Simone Weil's third example of the implicit love of God is religion. Her thoughts about this topic are especially interesting in light of her refusal to be baptised into the Roman Catholic Church and therefore her ineligibility to receive the sacrament of Communion. Weil's problem with the Church is that it is a glass ceiling, which prevents people from enjoying an authentic relationship with God. Here again we might take recourse to Plato's Theory of Forms, in which everything we encounter on earth (the type) is but a paler reflection of its greater reality in heaven (the anti-type).


Of course it is more complicated than that. Weil points to the Eucharist as a window into the scale of difference between much that passes for belief, but is really not much more than superstition, and the real thing, which blows our mind. It is almost absurd to think that a piece of bread can become the body of Christ. Yet, if God has deigned to enter creation as a human being, why should he not manifest himself in bread and wine? True faith involves allowing that all things are possible for God and therefore in God alone is everything worthwhile and consequently God deserves our complete attention and obedience.

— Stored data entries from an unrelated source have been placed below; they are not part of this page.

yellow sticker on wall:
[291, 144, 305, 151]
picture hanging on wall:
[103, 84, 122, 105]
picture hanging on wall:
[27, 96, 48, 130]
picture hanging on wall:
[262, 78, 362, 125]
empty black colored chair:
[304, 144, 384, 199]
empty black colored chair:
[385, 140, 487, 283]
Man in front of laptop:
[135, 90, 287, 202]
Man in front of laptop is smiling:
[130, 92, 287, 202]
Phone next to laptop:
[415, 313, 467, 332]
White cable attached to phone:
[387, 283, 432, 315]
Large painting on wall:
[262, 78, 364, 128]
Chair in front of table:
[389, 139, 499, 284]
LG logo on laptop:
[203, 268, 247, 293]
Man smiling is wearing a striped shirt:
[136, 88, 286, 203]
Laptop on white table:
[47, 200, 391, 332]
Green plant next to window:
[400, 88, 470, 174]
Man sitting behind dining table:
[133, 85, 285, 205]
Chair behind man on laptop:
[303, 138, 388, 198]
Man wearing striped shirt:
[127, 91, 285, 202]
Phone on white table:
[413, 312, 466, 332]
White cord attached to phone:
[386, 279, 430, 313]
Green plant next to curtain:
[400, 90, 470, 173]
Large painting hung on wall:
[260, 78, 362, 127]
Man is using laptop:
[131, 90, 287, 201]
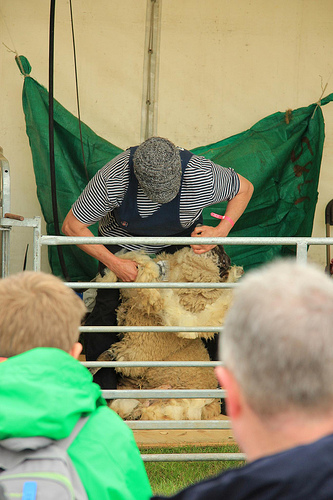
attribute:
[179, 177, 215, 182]
stripe — blue, white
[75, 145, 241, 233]
shirt — striped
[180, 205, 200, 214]
stripe — blue, striped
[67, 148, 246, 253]
shirt — white, striped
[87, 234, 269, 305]
wool — coarse, brown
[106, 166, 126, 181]
stripe — blue, striped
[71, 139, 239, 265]
shirt — white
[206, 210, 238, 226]
band — pink and white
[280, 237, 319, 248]
bar — metal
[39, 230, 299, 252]
bar — metal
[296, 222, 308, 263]
bar — metal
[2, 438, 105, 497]
backpack — gray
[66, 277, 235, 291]
bar — metal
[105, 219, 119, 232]
stripe — striped, blue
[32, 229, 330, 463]
gate — silver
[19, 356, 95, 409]
sweatshirt — green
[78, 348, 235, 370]
bar — metal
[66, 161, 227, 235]
shirt — striped, white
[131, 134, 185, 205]
cap — small, gray, wool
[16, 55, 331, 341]
fabric — green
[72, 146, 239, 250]
shirt — blue, white, striped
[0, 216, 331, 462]
iron railing — tall silver iron 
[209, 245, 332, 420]
hair — gray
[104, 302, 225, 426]
gate — metal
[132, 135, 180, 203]
hat — gray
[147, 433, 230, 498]
ground — grassy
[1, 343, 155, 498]
jacket — green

Weil does not dismiss religion altogether but concedes that is is like language. Unless that language is defective, we are better expressing ourselves in the one we have been brought up with, otherwise we shall struggle to find adequate words. But, just as we recognise our words are merely vehicles for conveying what we perceive with our senses and not the realities which they describe, so religion is limited. What counts is the reality of what religion struggles to articulate - and only does so imprecisely.


The most expressive form of language is poetry because poetry challenges us to reach beyond what is obvious. To Weil the Church is like dull prose. She would prefer to deny herself its servile blandishments in favour of the more expressive and adventurous alternative. Not that it is a soft option. Christ teaches that following him involves total sacrifice and unquestioning obedience. And so, for Weil, faith cannot be hesitant, it must be purged of all doubt and resting on total conviction. This is what the Church Fathers taught and remains the orthodox attitude to faith in Jesus Christ. Better to remain in the wilderness than settle for inadequate accommodation!